*** Begin section ***

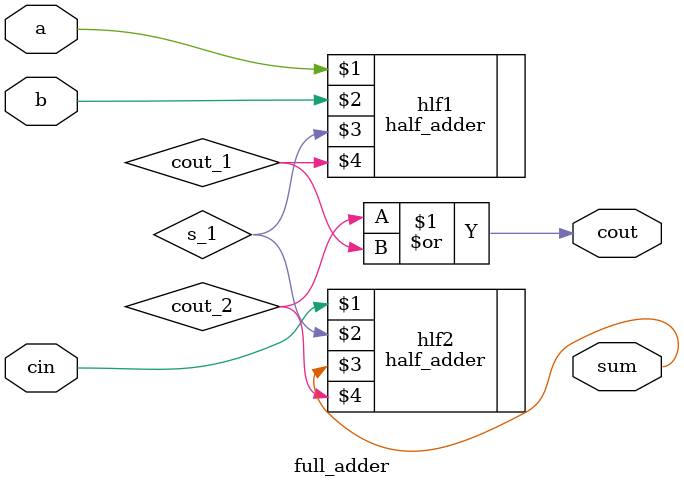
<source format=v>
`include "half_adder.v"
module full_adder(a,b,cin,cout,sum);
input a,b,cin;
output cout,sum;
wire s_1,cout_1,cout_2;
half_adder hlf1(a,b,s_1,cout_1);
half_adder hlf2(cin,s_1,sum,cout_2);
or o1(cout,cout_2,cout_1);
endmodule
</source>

*** End section ***

Description of the task → Please output every entry exactly as written, apart from the pictures.

Finished task →
<source format=v>
`include "half_adder.v"
module full_adder(a,b,cin,cout,sum);
input a,b,cin;
output cout,sum;
wire s_1,cout_1,cout_2;
half_adder hlf1(a,b,s_1,cout_1);
half_adder hlf2(cin,s_1,sum,cout_2);
or o1(cout,cout_2,cout_1);
endmodule
</source>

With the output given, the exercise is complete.